Assume model is an instance of TextToImageCLIPModel:

model.fix_item_model(3)


Documentation for TextToImageCLIPModel.unfix_item_model

Functionality

This method enables gradient updates for all layers in the vision model. It sets the requires_grad attribute of the embeddings and encoder layers to True, allowing them to be updated during training.

Parameters

This method does not accept any parameters.

Usage

  • Purpose: To unfreeze all layers of the vision model for further training or fine-tuning.

Example

Assuming you have an instance of the model named clip_model, simply call:

clip_model.unfix_item_model()


Documentation for TextToImageCLIPModel.tokenize

Functionality

Tokenizes a text query for processing by the text model. This method converts an input string into a dictionary of tensors, applying padding, truncation, and setting the maximum length as defined by the underlying tokenizer.

Parameters

  • query: A string containing the text query to tokenize.

Usage

  • Purpose: Convert a text query into a tokenized format that can be fed into the text model during inference.

Example

tokens = model.tokenize("example query")
print(tokens)

Documentation for TextToImageCLIPModel.forward_query

Functionality

This method processes a text query using the text model.

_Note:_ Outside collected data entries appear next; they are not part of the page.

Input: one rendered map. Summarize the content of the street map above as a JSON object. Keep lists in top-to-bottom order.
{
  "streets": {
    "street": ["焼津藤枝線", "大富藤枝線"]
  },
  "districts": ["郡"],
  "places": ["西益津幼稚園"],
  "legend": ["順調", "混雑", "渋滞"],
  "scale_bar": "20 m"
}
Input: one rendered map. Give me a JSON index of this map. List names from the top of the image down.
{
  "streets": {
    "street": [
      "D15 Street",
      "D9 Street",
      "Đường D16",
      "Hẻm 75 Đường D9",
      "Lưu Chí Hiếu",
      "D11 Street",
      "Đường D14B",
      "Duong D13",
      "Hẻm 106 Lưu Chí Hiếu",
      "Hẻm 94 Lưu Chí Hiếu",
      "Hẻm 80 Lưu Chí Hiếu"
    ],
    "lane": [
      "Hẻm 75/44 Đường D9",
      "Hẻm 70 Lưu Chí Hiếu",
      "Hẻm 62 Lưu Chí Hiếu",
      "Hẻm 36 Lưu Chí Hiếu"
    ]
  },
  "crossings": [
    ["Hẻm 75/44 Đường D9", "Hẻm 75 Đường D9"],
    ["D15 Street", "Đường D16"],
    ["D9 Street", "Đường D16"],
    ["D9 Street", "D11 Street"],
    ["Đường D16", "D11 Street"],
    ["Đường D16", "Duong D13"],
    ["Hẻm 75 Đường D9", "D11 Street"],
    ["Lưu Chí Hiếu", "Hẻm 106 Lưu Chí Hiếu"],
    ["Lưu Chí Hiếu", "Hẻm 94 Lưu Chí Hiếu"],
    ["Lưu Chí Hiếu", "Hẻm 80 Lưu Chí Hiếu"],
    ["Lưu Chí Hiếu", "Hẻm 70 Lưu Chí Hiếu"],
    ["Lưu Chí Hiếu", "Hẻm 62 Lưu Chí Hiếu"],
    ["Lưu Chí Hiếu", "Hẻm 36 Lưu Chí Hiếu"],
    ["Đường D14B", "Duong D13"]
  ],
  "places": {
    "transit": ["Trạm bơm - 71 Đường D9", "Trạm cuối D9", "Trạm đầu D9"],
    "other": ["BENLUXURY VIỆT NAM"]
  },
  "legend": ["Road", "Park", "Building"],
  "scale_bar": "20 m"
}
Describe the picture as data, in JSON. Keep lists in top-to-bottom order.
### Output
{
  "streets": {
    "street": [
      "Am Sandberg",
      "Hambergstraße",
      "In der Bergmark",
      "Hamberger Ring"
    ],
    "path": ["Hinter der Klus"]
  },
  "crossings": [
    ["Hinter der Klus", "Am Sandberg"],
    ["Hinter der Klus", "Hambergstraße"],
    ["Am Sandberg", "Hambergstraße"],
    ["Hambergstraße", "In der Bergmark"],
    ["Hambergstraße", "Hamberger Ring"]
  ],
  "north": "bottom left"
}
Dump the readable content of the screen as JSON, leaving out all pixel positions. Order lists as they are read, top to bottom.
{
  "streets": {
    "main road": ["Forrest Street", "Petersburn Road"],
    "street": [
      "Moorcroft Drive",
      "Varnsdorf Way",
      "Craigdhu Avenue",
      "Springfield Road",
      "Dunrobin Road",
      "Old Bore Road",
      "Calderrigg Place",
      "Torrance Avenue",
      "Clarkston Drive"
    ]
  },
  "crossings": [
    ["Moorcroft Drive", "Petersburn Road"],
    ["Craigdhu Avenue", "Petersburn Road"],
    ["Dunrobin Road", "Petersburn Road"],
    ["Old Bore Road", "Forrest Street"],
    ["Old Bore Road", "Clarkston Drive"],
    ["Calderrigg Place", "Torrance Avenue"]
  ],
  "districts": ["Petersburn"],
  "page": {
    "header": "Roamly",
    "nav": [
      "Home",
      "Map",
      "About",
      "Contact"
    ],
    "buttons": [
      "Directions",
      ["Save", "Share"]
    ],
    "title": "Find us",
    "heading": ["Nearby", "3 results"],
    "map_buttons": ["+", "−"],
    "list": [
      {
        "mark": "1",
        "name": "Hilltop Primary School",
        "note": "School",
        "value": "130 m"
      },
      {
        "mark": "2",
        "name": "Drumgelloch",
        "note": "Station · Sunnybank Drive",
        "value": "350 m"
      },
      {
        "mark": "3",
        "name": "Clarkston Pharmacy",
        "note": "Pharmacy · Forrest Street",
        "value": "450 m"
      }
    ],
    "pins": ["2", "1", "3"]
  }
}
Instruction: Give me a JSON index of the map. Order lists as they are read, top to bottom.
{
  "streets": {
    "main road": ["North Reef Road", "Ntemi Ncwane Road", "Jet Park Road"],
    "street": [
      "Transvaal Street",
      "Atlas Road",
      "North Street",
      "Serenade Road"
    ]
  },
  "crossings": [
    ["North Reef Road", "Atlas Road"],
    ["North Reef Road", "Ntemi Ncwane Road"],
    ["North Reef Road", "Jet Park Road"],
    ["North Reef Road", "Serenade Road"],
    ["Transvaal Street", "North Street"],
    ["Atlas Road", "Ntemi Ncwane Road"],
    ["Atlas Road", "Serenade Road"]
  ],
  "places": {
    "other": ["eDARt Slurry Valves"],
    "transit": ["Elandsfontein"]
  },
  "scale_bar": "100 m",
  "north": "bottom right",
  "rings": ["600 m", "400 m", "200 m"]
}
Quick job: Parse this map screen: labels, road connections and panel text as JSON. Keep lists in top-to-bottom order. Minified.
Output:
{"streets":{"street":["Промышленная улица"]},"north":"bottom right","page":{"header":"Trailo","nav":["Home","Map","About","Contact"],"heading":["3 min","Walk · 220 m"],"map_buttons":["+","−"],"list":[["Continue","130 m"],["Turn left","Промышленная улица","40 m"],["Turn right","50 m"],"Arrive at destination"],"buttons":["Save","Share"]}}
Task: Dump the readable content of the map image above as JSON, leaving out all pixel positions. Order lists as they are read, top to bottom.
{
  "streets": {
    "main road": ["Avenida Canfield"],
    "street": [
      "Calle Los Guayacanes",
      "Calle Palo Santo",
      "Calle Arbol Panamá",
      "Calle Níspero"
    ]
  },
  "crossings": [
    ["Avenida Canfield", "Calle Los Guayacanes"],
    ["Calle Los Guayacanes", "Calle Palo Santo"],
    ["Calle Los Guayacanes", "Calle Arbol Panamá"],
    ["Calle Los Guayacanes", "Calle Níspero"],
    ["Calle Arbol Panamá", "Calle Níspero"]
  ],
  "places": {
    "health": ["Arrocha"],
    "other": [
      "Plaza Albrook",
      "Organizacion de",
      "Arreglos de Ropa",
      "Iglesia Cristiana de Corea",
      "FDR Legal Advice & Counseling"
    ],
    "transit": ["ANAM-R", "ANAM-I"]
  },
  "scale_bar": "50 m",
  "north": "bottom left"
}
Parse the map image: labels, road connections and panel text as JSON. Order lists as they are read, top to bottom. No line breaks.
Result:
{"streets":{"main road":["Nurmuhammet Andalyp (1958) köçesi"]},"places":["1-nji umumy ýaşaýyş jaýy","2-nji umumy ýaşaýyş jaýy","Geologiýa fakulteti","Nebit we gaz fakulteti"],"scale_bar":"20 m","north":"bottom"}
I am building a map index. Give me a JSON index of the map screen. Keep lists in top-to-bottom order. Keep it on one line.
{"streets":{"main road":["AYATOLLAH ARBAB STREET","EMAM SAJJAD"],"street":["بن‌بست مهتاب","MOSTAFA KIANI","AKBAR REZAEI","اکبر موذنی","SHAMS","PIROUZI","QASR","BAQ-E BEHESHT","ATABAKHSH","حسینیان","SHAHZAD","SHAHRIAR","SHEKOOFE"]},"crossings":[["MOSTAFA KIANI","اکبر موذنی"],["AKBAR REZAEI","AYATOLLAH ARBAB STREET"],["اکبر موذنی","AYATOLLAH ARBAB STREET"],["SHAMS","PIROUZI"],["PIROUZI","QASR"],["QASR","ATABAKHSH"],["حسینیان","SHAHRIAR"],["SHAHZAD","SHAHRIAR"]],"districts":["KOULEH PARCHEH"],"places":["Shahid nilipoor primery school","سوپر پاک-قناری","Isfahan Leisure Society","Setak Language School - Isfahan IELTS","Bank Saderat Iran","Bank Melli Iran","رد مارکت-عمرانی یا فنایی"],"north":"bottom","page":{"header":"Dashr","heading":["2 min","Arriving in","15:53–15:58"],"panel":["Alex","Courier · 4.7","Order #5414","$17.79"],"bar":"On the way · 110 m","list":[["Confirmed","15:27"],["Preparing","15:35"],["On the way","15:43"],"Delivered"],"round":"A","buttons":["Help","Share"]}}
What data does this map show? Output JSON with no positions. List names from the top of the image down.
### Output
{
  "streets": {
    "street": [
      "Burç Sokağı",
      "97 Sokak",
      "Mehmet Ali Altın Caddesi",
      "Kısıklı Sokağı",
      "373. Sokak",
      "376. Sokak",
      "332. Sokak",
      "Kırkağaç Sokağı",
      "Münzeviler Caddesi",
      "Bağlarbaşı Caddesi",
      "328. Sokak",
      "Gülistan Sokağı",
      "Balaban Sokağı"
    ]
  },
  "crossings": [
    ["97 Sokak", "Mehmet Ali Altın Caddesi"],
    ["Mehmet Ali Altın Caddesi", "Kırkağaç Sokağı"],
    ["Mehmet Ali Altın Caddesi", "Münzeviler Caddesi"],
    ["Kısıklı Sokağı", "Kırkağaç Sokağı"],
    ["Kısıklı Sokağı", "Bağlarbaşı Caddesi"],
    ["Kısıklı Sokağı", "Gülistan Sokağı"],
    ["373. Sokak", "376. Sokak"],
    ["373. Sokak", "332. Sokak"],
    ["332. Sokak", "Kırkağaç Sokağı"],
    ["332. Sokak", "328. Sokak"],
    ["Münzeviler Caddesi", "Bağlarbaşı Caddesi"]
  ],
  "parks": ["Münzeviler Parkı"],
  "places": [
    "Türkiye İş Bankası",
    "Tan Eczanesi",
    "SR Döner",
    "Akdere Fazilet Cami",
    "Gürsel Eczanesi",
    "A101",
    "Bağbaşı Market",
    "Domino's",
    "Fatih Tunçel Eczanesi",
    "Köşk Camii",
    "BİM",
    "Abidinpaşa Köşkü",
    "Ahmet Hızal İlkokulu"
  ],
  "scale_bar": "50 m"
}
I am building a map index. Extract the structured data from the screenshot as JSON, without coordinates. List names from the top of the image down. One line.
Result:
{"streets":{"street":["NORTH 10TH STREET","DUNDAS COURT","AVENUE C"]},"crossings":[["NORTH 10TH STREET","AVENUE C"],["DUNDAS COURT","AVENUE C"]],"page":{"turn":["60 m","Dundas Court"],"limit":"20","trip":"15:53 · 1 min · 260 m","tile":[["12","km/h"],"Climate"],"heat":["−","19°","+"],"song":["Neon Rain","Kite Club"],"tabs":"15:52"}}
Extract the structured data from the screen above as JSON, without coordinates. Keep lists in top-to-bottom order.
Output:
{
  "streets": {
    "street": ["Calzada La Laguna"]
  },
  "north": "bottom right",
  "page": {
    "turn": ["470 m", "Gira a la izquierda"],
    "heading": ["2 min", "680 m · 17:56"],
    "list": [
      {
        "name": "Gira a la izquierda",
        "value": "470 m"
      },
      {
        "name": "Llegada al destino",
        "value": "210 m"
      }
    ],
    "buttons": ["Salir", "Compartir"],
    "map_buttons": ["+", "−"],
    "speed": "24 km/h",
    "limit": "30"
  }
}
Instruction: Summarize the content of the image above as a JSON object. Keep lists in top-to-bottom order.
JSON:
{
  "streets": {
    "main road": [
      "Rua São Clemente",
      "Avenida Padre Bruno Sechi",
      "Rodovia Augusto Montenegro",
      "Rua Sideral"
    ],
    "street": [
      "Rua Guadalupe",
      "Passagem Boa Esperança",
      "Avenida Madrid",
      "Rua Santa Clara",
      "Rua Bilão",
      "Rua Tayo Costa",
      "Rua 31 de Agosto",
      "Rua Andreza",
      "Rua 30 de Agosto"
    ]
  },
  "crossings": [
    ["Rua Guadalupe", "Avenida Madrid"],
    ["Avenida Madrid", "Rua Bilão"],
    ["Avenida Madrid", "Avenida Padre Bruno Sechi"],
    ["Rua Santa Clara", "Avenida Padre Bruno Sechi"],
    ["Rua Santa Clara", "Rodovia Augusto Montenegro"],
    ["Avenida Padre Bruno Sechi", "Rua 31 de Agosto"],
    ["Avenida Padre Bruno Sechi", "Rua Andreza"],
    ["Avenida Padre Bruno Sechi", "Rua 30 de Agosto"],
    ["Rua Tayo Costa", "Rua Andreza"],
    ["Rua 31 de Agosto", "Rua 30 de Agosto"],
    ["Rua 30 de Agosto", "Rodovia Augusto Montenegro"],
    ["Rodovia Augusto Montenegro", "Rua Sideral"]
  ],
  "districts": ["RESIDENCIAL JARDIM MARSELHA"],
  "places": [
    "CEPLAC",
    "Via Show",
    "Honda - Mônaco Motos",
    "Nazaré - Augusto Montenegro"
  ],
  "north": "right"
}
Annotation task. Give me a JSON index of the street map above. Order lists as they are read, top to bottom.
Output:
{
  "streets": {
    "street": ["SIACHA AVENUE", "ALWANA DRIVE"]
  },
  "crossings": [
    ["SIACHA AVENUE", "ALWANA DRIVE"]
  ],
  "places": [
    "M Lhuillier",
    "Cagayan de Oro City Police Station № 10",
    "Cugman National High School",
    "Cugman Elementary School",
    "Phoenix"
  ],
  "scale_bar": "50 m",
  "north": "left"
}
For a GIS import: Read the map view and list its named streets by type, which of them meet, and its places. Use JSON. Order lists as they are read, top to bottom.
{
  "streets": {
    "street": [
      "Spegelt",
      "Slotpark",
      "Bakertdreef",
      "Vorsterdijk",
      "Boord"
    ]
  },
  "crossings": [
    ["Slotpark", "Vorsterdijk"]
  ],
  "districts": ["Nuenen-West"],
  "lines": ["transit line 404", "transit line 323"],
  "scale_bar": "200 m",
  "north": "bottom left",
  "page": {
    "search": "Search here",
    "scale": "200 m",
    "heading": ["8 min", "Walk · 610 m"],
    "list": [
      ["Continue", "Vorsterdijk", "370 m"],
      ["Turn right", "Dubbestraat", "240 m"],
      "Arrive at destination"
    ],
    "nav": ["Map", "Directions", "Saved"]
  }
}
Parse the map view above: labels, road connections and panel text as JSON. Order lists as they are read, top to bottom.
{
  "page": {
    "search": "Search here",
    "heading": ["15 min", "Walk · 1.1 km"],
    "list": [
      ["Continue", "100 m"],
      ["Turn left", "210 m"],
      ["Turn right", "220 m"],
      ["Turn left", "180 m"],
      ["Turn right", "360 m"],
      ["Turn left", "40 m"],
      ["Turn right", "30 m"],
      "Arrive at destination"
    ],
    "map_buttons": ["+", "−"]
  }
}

It tokenizes the query with the model's tokenizer and then obtains the query embedding by passing tokens through the text model. A warning is logged when an empty query is provided.

Parameters

  • query: A string representing the text query to encode.

Usage

  • Purpose - To generate an embedding tensor from a text query for retrieval or matching tasks in text-to-image search.

Example

query = "A breathtaking landscape during sunrise"
embedding = model.forward_query(query)

Documentation for TextToImageCLIPModel.forward_items

Functionality

This method processes a list of image tensors through the vision model. It returns an embedding tensor that represents the images.

Parameters

  • items: List of image tensors to encode.

Usage

  • Purpose: Encode a batch of images into embedding tensors for further processing.

Example

embeddings = model.forward_items([img1, img2])